Pinky menyayangkan sikap masyarakat umum yang masih saja memandang miring penyandang disabilitas. Sering kali ia mendapati orang membuang muka ketika bertemu dengan penyandang disabilitas. Pinky berharap agar masyarakat dapat mengajak mereka bicara dan bercanda seperti biasa, sehingga kaum disabilitas dapat menanggapinya. Sebaliknya, kaum disabilitas pun harus berani membuka diri, supaya masyarakat awam tidak segan untuk mengenal mereka.  “Jangan takut menghadapi penyandang disabilitas, kita semua sama aja kok.” Tuturnya.

Selain itu, Pinky berharap orang tua yang mempunyai anak tunarungu agar dapat menerima kekurangan anaknya. Orang tua harus paham bahwa bahasa tunarungu adalah bahasa isyarat, kelak jika anak tersebut bisa belajar bicara maka itu adalah bonus.  “Belajarlah bahasa isyarat kalau memang anakmu tunarungu. Terima dulu kenyataan, baru kemudian mencari cara untuk menstimulasi anak itu.”

Pinky sangat bersemangat dalam mengkampanyekan BISINDO (Bahasa Isyarat Indonesia) di kalangan masyarakat umum. Secara rutin, ia mengajak jalan-jalan teman-teman  tunarungu.
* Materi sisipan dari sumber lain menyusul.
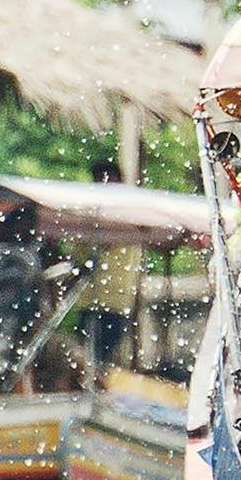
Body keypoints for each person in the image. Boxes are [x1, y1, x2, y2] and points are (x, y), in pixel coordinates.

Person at [81, 158, 143, 373]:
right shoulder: (90, 213)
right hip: (89, 302)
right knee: (87, 361)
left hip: (116, 302)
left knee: (100, 360)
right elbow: (78, 256)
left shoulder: (133, 212)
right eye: (100, 181)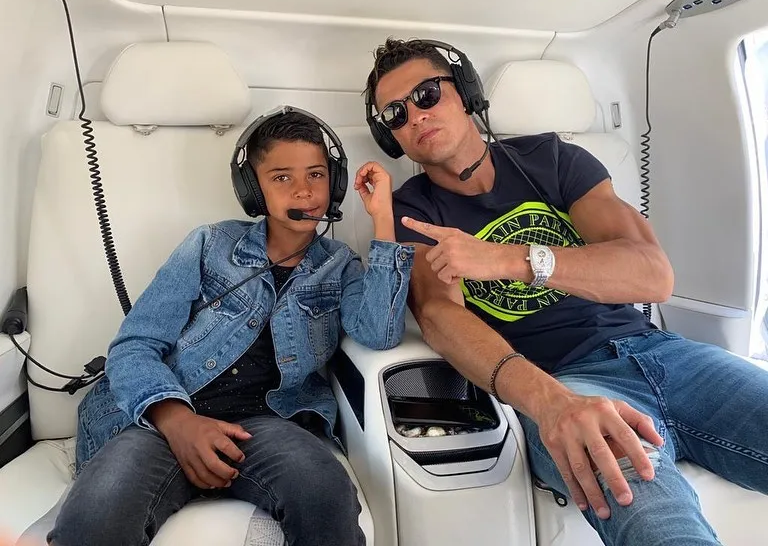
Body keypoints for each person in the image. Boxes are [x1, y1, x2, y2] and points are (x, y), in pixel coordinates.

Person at [364, 37, 768, 545]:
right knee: (663, 528)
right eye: (396, 114)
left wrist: (509, 259)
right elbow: (441, 319)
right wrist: (552, 404)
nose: (415, 116)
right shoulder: (413, 211)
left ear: (464, 92)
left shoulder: (553, 160)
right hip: (565, 383)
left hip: (671, 357)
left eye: (427, 94)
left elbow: (652, 274)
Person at [46, 108, 414, 546]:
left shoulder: (340, 265)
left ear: (334, 183)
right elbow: (134, 345)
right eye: (282, 177)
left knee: (324, 493)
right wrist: (178, 421)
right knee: (94, 518)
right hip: (166, 419)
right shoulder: (209, 245)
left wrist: (382, 219)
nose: (304, 190)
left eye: (316, 175)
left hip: (266, 423)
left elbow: (378, 333)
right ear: (252, 189)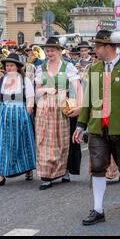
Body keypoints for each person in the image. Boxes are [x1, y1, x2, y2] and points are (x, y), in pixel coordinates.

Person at [73, 30, 120, 226]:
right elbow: (88, 99)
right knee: (97, 167)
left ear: (108, 47)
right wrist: (80, 124)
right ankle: (98, 209)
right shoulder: (95, 69)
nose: (94, 50)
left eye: (97, 46)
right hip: (98, 127)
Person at [34, 37, 82, 190]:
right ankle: (46, 174)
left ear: (60, 51)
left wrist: (80, 106)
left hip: (62, 106)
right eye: (47, 50)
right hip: (45, 107)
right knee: (44, 141)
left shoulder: (67, 67)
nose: (49, 53)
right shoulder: (41, 68)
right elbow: (37, 90)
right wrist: (46, 90)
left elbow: (78, 88)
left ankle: (64, 170)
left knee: (62, 140)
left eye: (52, 50)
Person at [0, 53, 36, 187]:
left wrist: (26, 116)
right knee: (1, 143)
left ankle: (27, 169)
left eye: (11, 65)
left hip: (19, 112)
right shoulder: (0, 80)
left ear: (17, 67)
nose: (9, 68)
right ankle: (1, 174)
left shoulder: (24, 80)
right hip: (4, 113)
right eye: (7, 65)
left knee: (23, 142)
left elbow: (30, 100)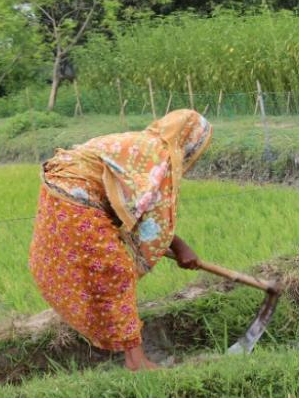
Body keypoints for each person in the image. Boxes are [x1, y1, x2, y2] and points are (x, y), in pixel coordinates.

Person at [29, 109, 212, 370]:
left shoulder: (141, 143)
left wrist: (177, 245)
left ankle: (126, 351)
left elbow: (131, 206)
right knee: (117, 272)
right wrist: (181, 247)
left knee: (103, 270)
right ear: (189, 140)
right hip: (77, 201)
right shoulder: (161, 155)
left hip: (58, 193)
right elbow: (152, 220)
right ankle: (136, 361)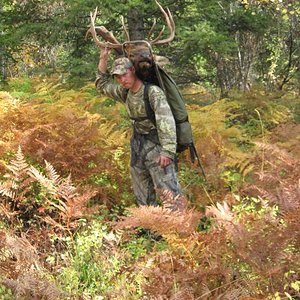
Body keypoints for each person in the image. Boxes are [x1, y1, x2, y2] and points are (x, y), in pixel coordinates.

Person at [95, 47, 182, 207]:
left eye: (124, 74)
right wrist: (103, 59)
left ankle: (178, 229)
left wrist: (168, 151)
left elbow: (166, 120)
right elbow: (102, 85)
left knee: (169, 195)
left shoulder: (153, 92)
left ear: (133, 71)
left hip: (158, 149)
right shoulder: (125, 92)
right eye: (118, 77)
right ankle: (150, 230)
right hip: (138, 148)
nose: (122, 80)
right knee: (143, 196)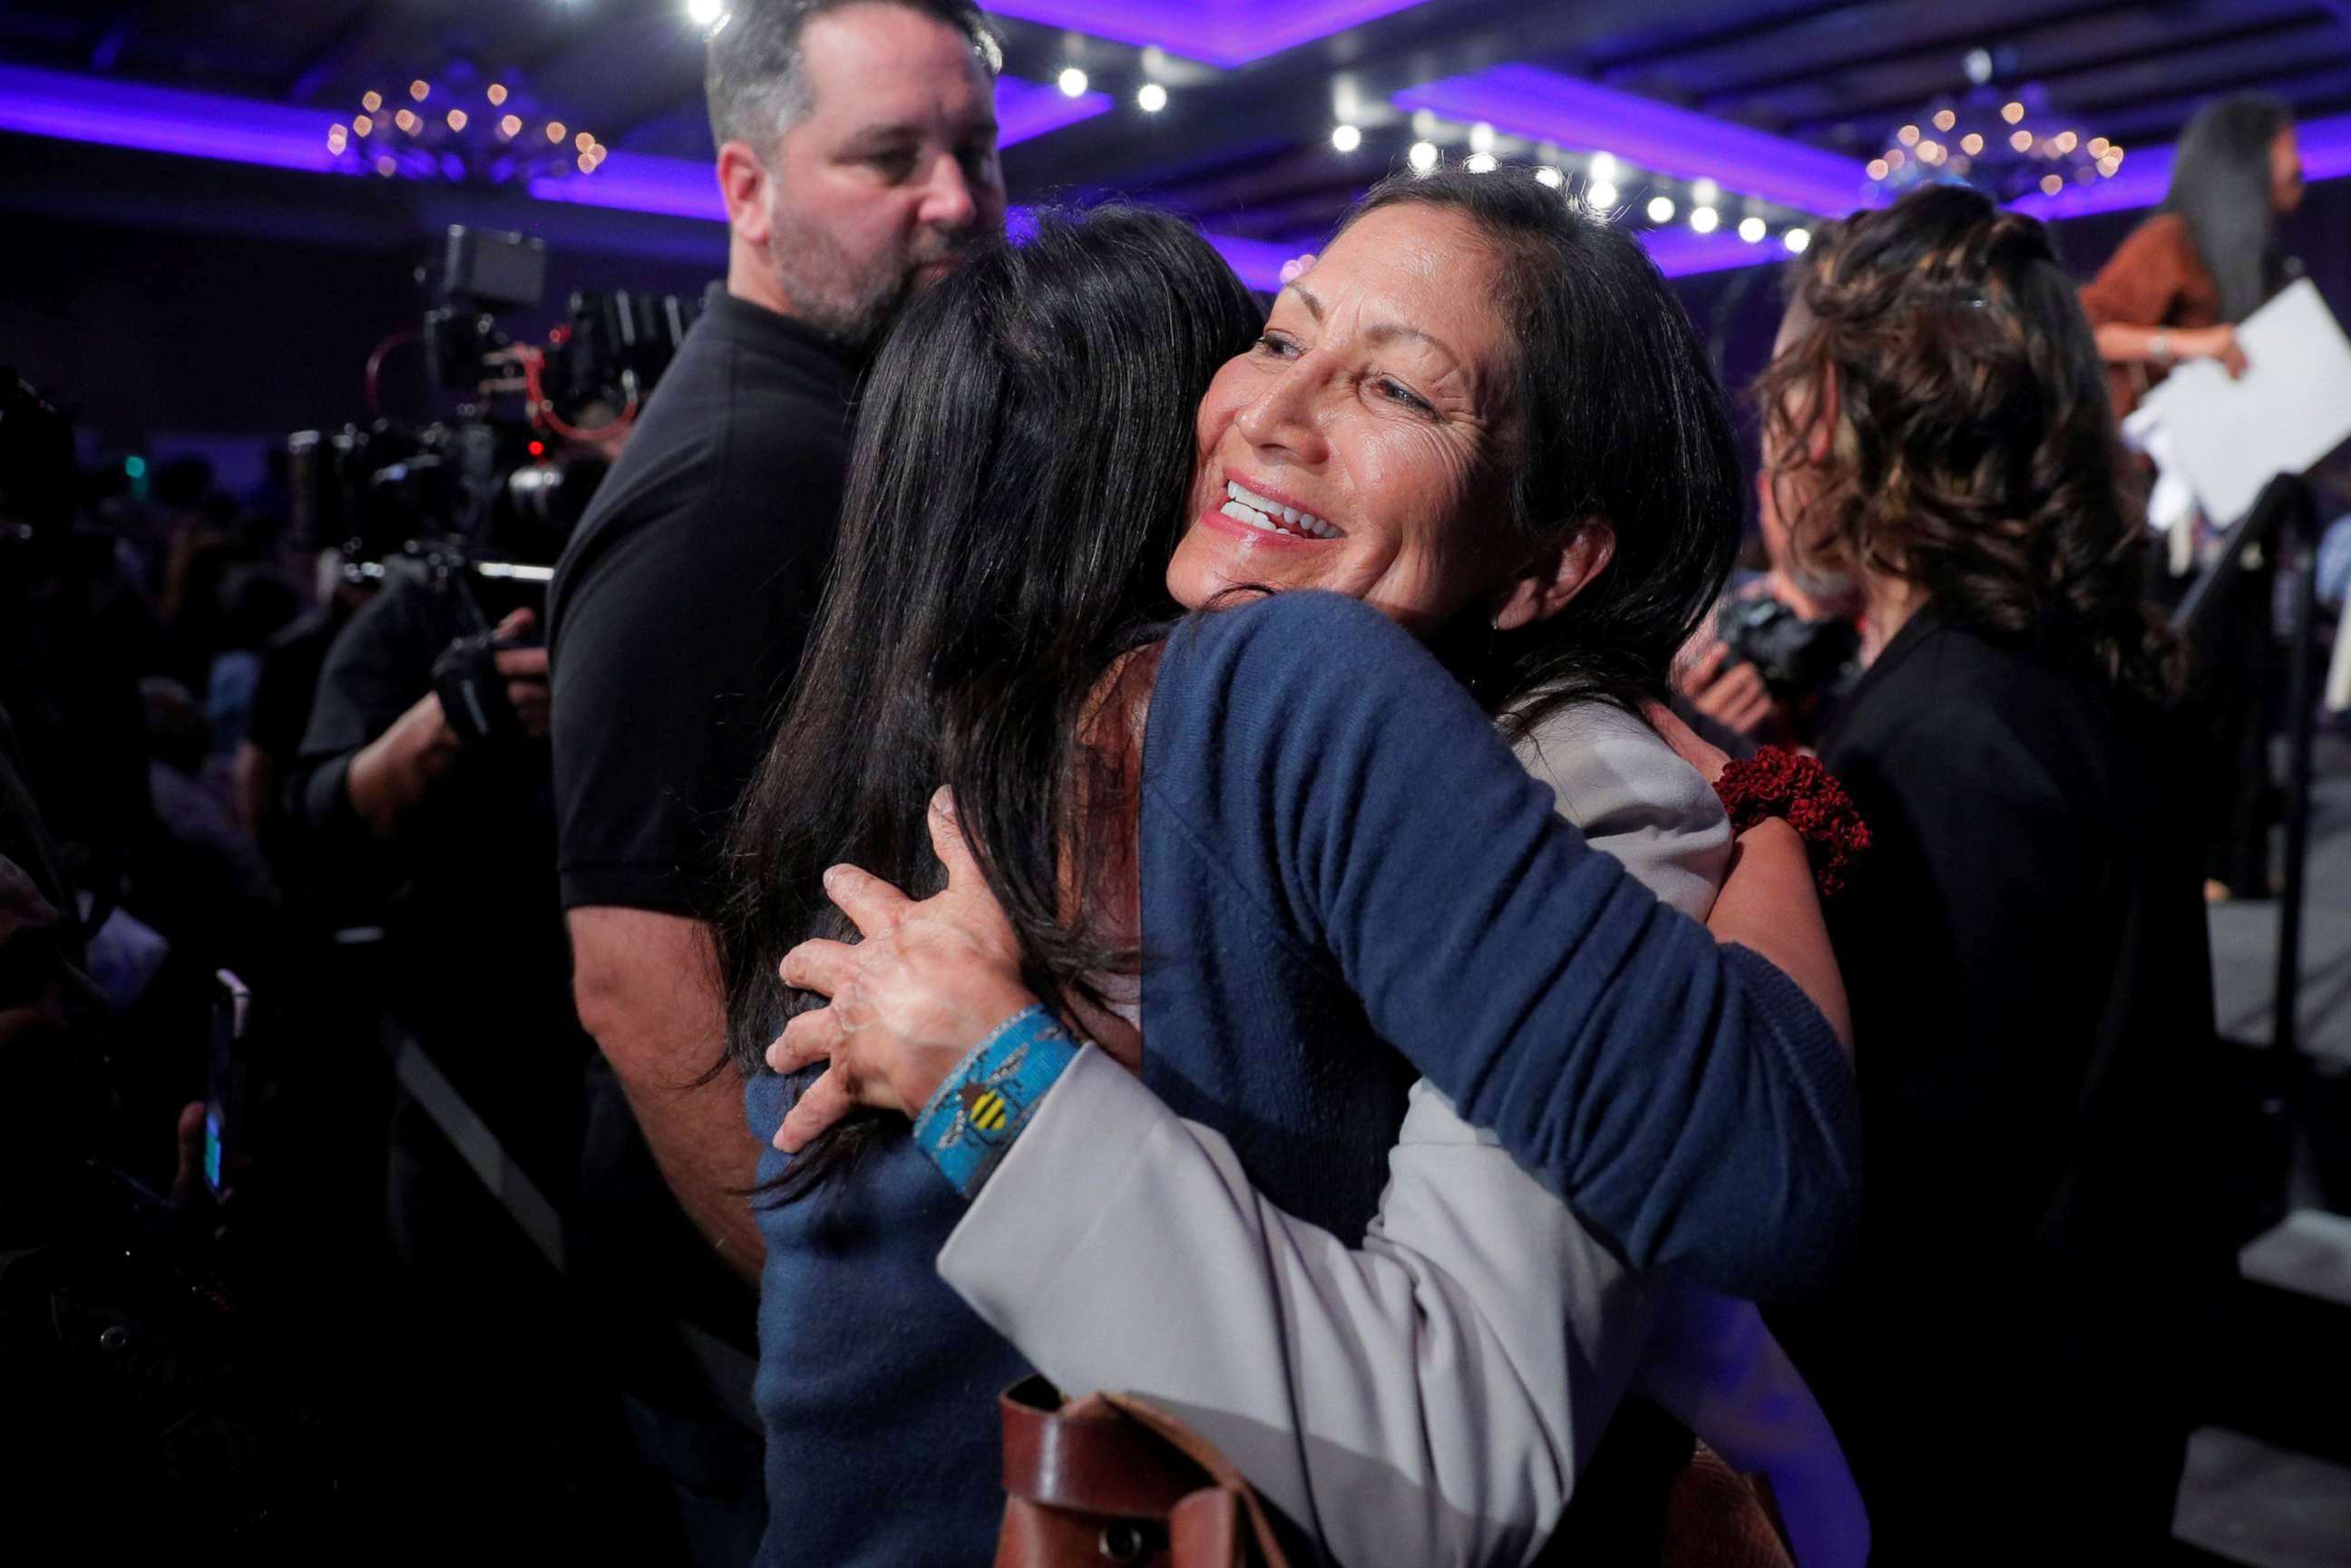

Mereka bergiliran jalan-jalan ke mal, kafe atau tempat umum lainnya, dan mengobrol dengan bahasa isyarat di sana. Pada saat seperti itu, banyak orang yang sering kali memandangi dirinya dan teman-teman tunarungu. Namun agaknya kampanye kecil-kecilan yang mereka lakukan tidak sia-sia. Pinky pernah mendapat teman yang berkenalan di kafe karena tertarik pada mereka yang sedang bicara dengan bahasa isyarat, bahkan menanyakan di mana mereka bisa ikut belajar.  Bulan ini Pinky juga akan segera terbang ke Palembang untuk mendampingi para tunarungu dari GERKATIN (Gerakan Kesejahteraan Tunarungu Indonesia). Ia akan mengisi seminar satu hari dalam rangka kampanye BISINDO pada masyarakat umum.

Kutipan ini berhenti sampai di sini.